Furthermore, and important for institutions funding longer-duration assets, we saw a significant increase in longer-term rates.The idea of tapering became an important concept to most individuals that follow the capital markets and refers to when the Federal Reserve will begin reducing its bond-buying programs. Market expectations surrounding tapering had a significant impact on longer-term rates in 2013. The indicative 10-year Treasury rate, for example, fell as low as 1.63 percent at the end of April 2013 only to rise to 3.00 percent on September 5. However, on September 18, the Federal Reserve indicated that bond buying would continue and that it planned to re-evaluate tapering in future meetings. That sent the 10-year Treasury lower, and it has continued to decline as expectations surrounding future tapering subside.
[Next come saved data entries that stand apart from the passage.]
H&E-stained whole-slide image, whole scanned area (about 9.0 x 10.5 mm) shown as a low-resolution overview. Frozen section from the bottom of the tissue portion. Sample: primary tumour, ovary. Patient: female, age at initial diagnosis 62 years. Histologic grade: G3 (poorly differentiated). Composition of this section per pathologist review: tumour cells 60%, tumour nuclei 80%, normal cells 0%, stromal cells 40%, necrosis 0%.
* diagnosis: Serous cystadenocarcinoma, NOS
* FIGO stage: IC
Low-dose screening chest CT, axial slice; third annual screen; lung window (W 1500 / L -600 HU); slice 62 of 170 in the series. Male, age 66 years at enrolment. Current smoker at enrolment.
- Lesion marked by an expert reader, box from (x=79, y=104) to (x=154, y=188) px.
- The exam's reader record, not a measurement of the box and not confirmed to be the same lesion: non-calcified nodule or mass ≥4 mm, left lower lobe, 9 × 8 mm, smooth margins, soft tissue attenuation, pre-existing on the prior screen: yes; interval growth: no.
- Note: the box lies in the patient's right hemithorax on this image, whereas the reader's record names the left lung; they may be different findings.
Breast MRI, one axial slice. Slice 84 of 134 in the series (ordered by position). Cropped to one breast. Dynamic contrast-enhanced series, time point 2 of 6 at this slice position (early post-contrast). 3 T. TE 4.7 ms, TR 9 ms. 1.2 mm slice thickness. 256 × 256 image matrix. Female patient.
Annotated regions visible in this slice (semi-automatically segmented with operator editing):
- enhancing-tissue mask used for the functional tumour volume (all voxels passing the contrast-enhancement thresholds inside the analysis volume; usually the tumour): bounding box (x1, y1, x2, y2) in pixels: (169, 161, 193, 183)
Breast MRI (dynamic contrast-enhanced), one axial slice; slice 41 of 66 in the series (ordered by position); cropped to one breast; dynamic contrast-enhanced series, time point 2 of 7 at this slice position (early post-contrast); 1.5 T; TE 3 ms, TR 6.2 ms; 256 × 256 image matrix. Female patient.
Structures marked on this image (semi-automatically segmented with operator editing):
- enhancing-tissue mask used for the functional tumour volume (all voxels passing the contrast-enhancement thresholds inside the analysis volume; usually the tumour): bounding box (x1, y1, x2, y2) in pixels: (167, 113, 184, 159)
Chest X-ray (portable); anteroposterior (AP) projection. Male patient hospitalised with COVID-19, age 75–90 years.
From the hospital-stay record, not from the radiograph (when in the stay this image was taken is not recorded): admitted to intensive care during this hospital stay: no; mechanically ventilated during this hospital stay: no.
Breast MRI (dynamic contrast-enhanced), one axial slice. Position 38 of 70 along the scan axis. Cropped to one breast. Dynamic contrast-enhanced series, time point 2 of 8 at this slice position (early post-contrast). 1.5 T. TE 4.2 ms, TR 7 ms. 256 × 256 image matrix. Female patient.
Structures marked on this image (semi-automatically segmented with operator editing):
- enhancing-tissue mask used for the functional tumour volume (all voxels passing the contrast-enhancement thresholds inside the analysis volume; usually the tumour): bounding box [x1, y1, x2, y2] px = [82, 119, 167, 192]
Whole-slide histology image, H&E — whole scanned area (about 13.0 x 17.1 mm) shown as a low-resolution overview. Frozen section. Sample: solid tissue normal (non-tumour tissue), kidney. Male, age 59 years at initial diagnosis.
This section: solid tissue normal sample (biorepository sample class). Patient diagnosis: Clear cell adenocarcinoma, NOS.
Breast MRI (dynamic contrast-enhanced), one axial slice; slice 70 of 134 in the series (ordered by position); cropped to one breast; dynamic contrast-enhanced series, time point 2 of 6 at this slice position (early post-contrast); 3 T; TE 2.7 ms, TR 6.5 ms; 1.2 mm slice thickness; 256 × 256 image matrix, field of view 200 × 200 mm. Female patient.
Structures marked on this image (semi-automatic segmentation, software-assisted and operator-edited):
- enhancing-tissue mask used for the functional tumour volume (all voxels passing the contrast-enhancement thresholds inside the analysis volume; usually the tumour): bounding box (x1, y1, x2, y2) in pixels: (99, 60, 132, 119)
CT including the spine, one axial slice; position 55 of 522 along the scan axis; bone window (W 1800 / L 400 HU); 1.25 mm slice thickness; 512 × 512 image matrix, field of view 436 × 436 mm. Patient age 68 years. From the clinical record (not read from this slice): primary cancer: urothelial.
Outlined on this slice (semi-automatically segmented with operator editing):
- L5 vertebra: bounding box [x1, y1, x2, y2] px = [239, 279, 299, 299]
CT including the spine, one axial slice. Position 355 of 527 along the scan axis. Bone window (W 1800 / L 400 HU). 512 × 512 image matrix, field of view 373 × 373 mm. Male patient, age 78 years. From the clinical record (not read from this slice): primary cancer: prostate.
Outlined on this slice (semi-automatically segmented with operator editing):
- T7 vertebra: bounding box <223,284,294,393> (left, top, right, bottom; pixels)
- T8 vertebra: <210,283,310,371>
Thanks to the concept of tapering, we have been given a clear signal that intermediate-term and longer-term interest rates will be headed higher when tapering begins or as the expectation for tapering reignites.
Fixed-rate bullet and bullet variations
As our members evaluate ways to mitigate liquidity risk or interest rate risk, FHLBI stands ready to provide assistance. The FHLBI offers a variety of advances products to meet our members’ funding needs. Given the necessity to extend liability duration and the fact that we likely know where intermediate and long-term rates are headed when talk of tapering reignites, it may be time to consider one of the simplest FHLBI products, the fixed-rate bullet. The fixed-rate bullet is available with terms up to 10 years (longer maturities may be available) and is used by members to provide protection against rising interest rates, funding loan originations or to support asset purchases. Fixed-rate bullet advances are always available in the exact amount and term needed. The FHLBI does not have the ability to “call” the advance or renegotiate the rate, and that certainty cannot be undervalued relative to future expectations of depositor behavior and interest rates.
FHLBI also offers variations of the fixed-rate bullet advance. The callable advance allows members to obtain a fixed-rate bullet advance with an option to prepay the advance on predetermined dates. The callable advance would be priced higher than a fixed-rate bullet advance with the same term, but members have the option to prepay the advance without penalty on certain dates and “reset” their liabilities if rates have acted differently than expected. Many depository members have a significant amount of optionality on the asset side of the balance sheet. Depositories offer free options to members when issuing residential mortgage loans and auto installment loans but own few, if any options, on the funding side.
FHLBI frequently provide members with fixed-rate bullet advance opportunities with maturities ranging from 1 year to 10 years. Often, specials include option-embedded structures, helping to remind members about the different alternatives available to them as they consider balance sheet funding alternatives.